Your imperious attitude gets a little tiring especially since you bring nothing to the table.

Rigour.

 

[Wizardry]

If S1 = 1 + 2 + 3 + 4... = -1/12, then by subtracting S1 - S1 = 1 + 2 + 3 + 4 + ... - 1 - 2 - 3 - 4 - ... = 1 + (2-1) + (3-2) + (4-3) + ... = 1 + 1 + 1 + 1 + ... = -1/12 - (-1/12) = 0. So if S2 = 1 + 1 + 1 + ... then S2 = 0. But if we add S1 + S2, we get (1 + 1) + (2 + 1) + (3 + 1) + .. = 2 + 3 + 4. Now S1 + S2 = -1/12 + 0 = -1/12. But 1 + 2 + 3 + 4... = 1 + (S1 + S2) = 1 + (-1/12 + 0) = 1 - 1/12 = 11/12.
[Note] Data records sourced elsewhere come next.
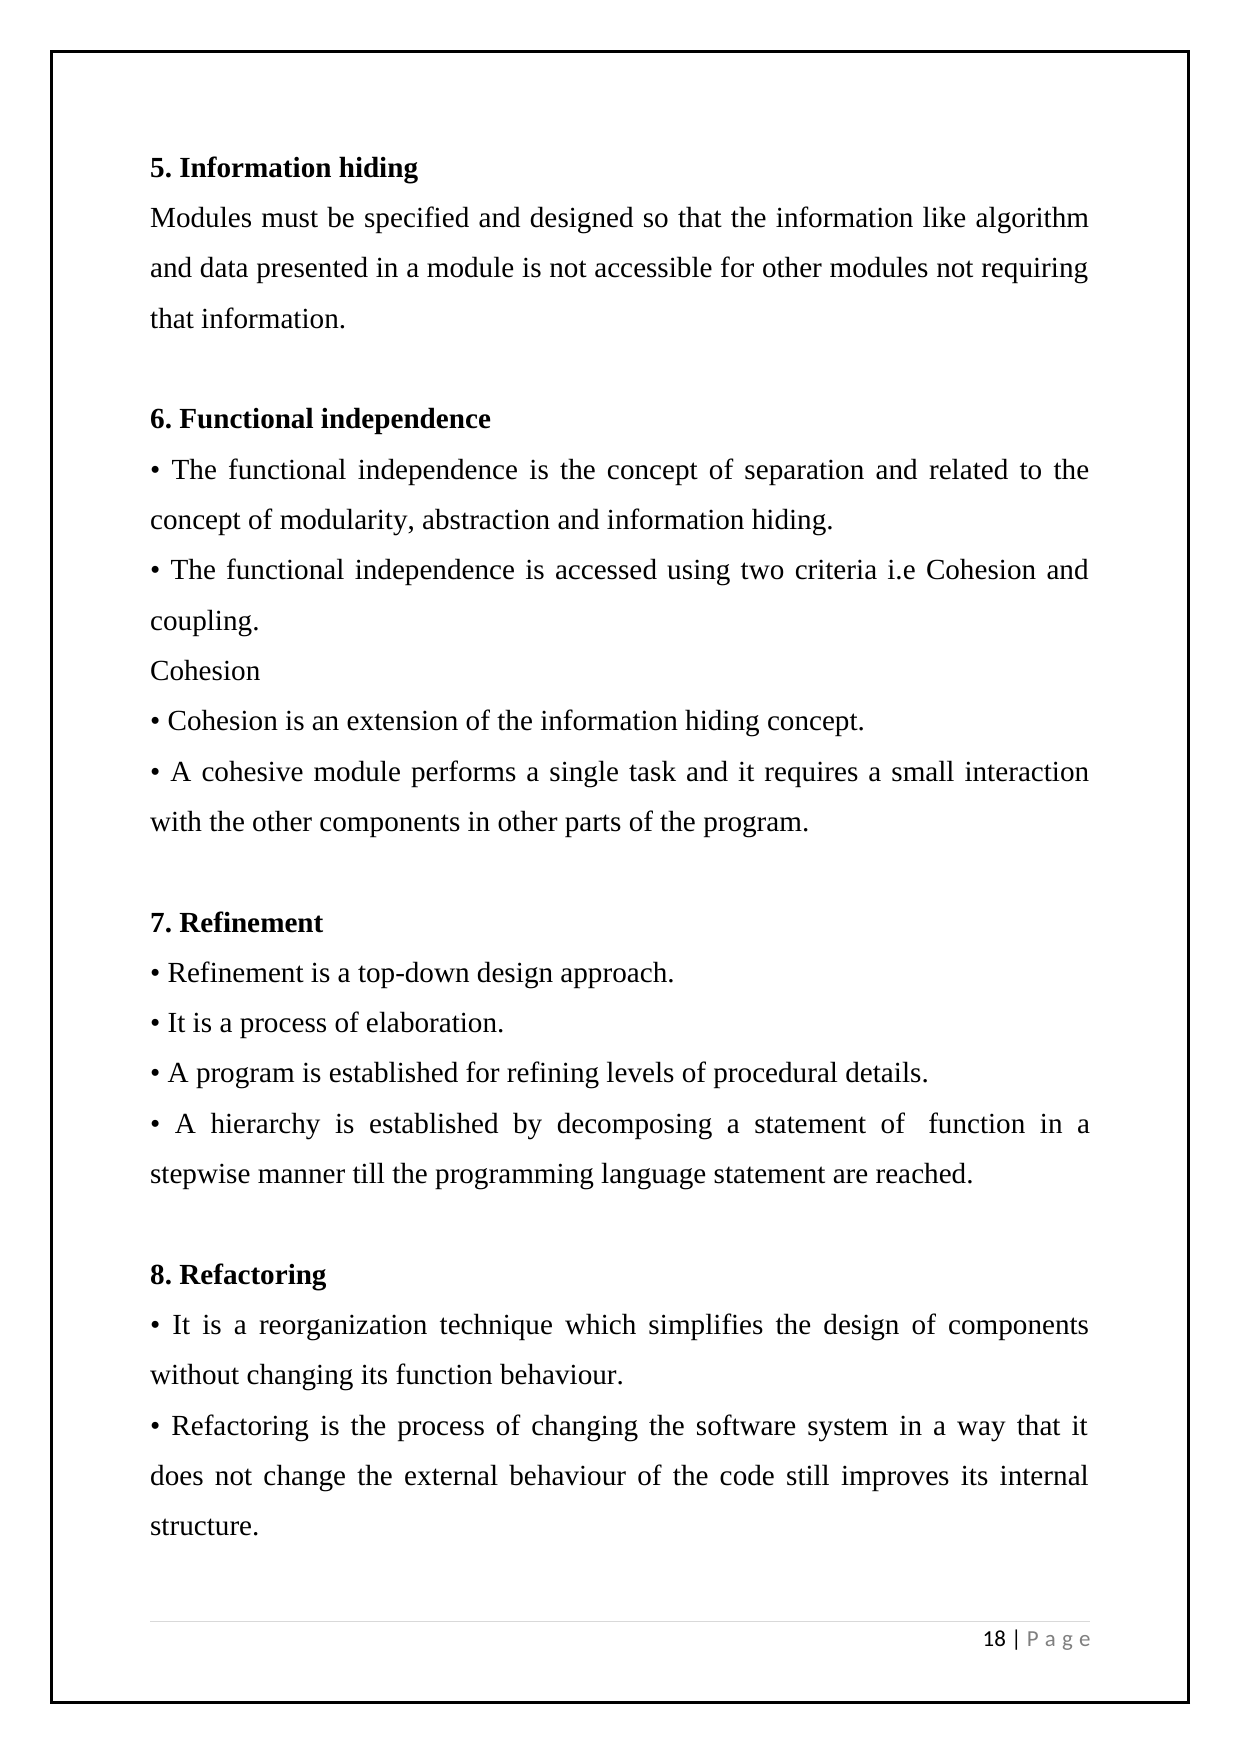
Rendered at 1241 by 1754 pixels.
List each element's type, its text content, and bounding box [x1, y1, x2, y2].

text 5. Information hiding [150, 150, 1090, 183]
text 7. Refinement [150, 905, 1090, 938]
text • A program is established for refining levels of procedural details. [150, 1056, 1090, 1089]
text Cohesion [150, 653, 1090, 687]
text 6. Functional independence [150, 402, 1090, 435]
text • Cohesion is an extension of the information hiding concept. [150, 703, 1090, 737]
text 8. Refactoring [150, 1257, 1090, 1290]
text • It is a reorganization technique which simplifies the design of components without changing its function behaviour. [150, 1307, 1090, 1391]
text • The functional independence is accessed using two criteria i.e Cohesion and coupling. [150, 552, 1090, 636]
text Modules must be specified and designed so that the information like algorithm and data presented in a module is not accessible for other modules not requiring that information. [150, 200, 1090, 334]
text • The functional independence is the concept of separation and related to the concept of modularity, abstraction and information hiding. [150, 452, 1090, 536]
text • It is a process of elaboration. [150, 1005, 1090, 1039]
text • Refactoring is the process of changing the software system in a way that it does not change the external behaviour of the code still improves its internal structure. [150, 1408, 1090, 1542]
text • Refinement is a top-down design approach. [150, 955, 1090, 988]
text • A cohesive module performs a single task and it requires a small interaction with the other components in other parts of the program. [150, 754, 1090, 838]
text • A hierarchy is established by decomposing a statement of function in a stepwise manner till the programming language statement are reached. [150, 1106, 1090, 1190]
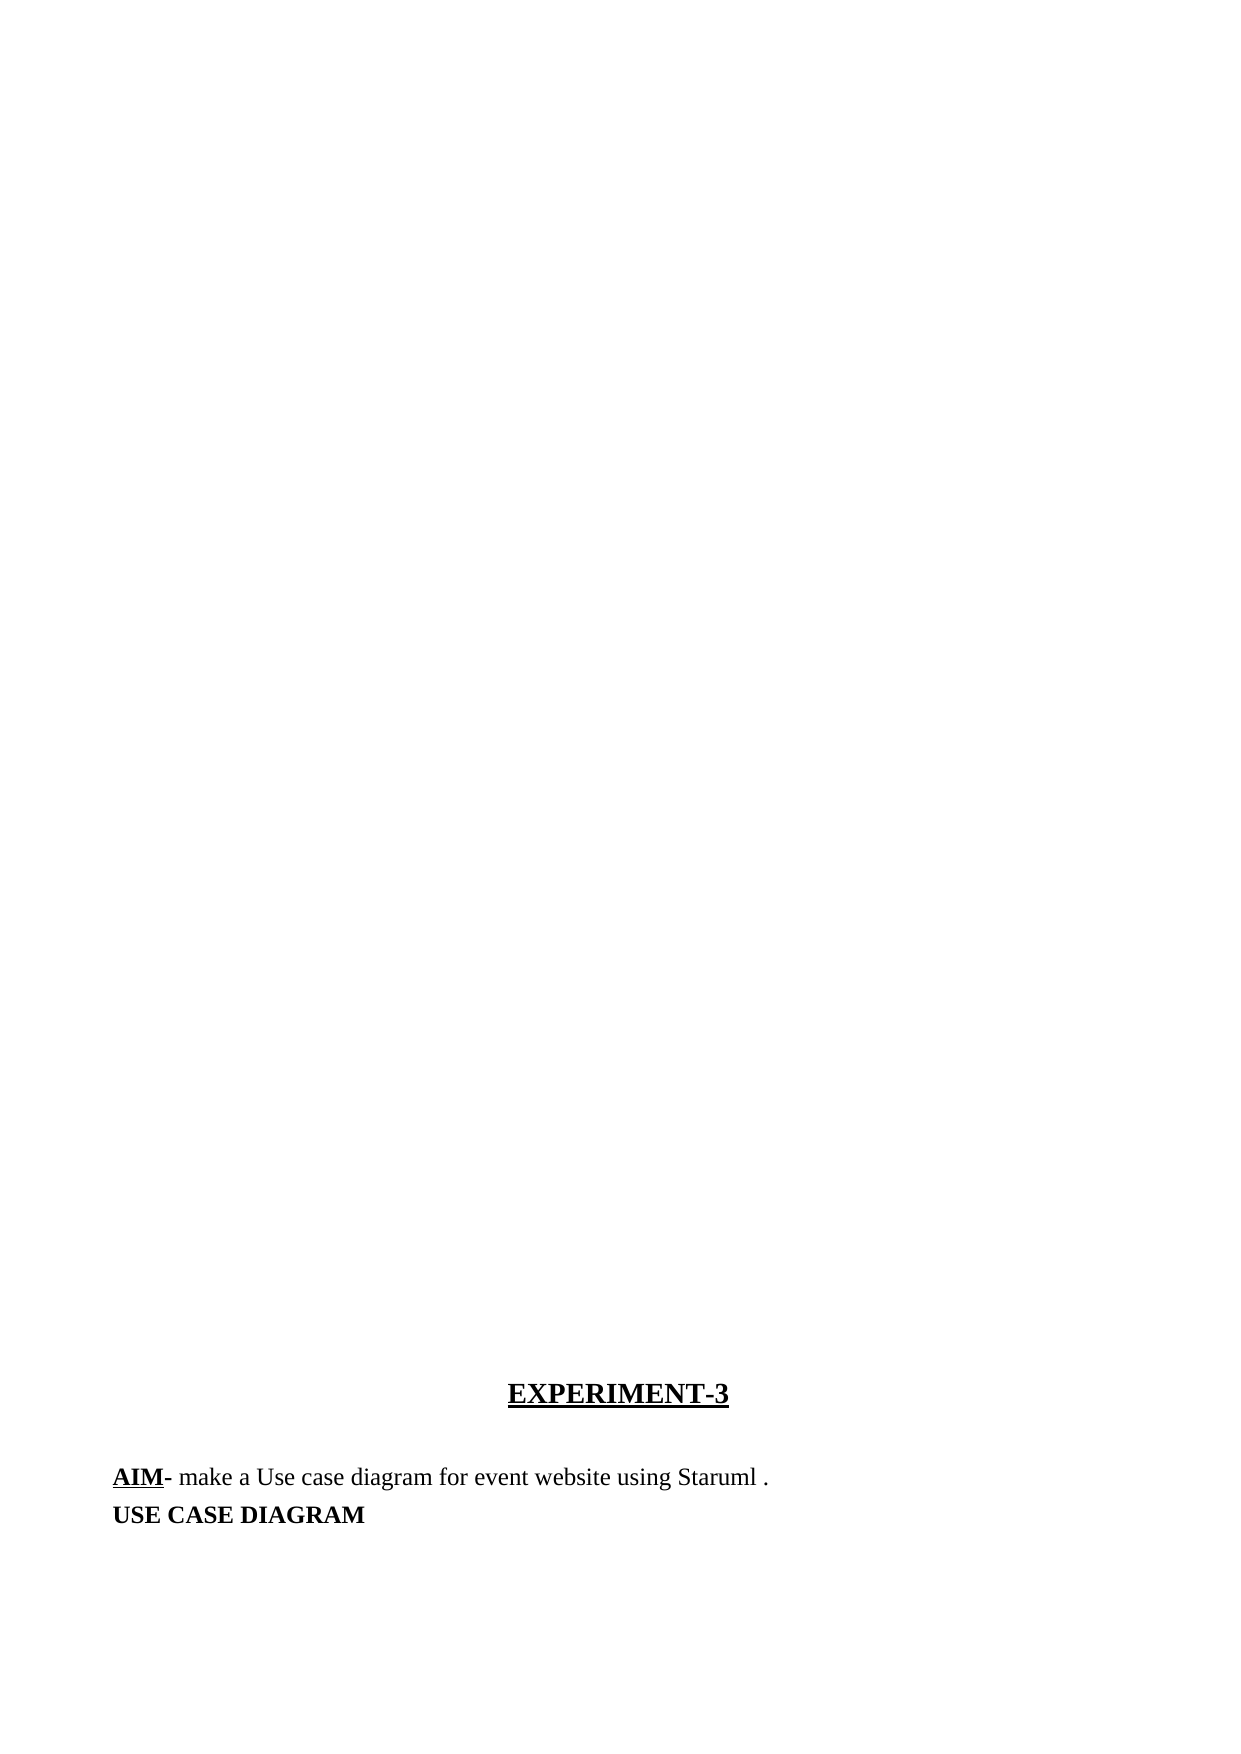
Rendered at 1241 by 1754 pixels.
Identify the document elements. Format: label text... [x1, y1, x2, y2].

Therefore, 1 + 2 + 3 + 4 + ... = 11/12.

 

[TNorthover]

Therefore, 1 + 2 + 3 + 4 + ... = 11/12.

Nice, I had a quick look for an actual alternative "evaluation" of 1 + 2 + ..., but didn't think to try that.

 

[beero1000]

Therefore, 1 + 2 + 3 + 4 + ... = 11/12.

Nice, I had a quick look for an actual alternative "evaluation" of 1 + 2 + ..., but didn't think to try that.

You can also do stuff like S = 1 + 2 + 3 + 4 + ...

-S = S - 2S = 1 + 2 + 3 + 4 + ... - 2 - 4 - 6 - 8 - ... = 1 + (2 - 2) + (3 - 4) + (4 - 6) + (5 - 8) + ... = 1 + 0 - 1 - 2 - 3 - 4 + ... = 1 - S

Which implies -S = 1 - S, which implies 0 = 1, which is never a good thing.